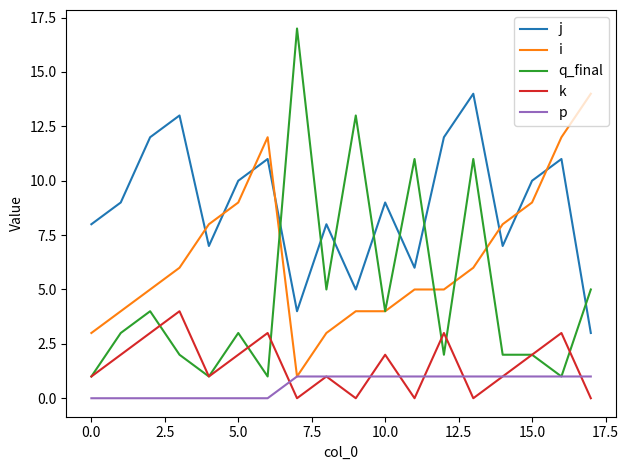

What is the greatest value displayed?

17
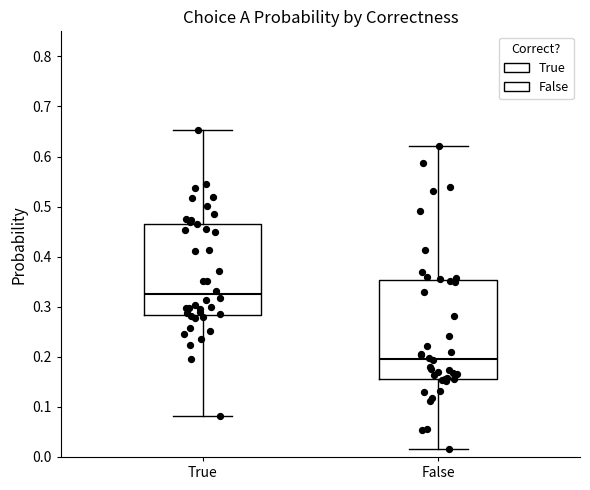

Reading left to right, read every box against the y-axis: the position of its median line, the range the box covers, and the ends of its whiskers. The values are not printed on the chart, so give them approximately, as read against the axis.

True: median 0.33, box 0.28 to 0.47, whiskers 0.08 to 0.65
False: median 0.20, box 0.16 to 0.35, whiskers 0.02 to 0.62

■ TASK TO CARRY OUT: Reproduce the text of every entry above word for word, leaving out the pictures.

■ WRITTEN REPLY:
What is the greatest value displayed?

17

Reading left to right, read every box against the y-axis: the position of its median line, the range the box covers, and the ends of its whiskers. The values are not printed on the chart, so give them approximately, as read against the axis.

True: median 0.33, box 0.28 to 0.47, whiskers 0.08 to 0.65
False: median 0.20, box 0.16 to 0.35, whiskers 0.02 to 0.62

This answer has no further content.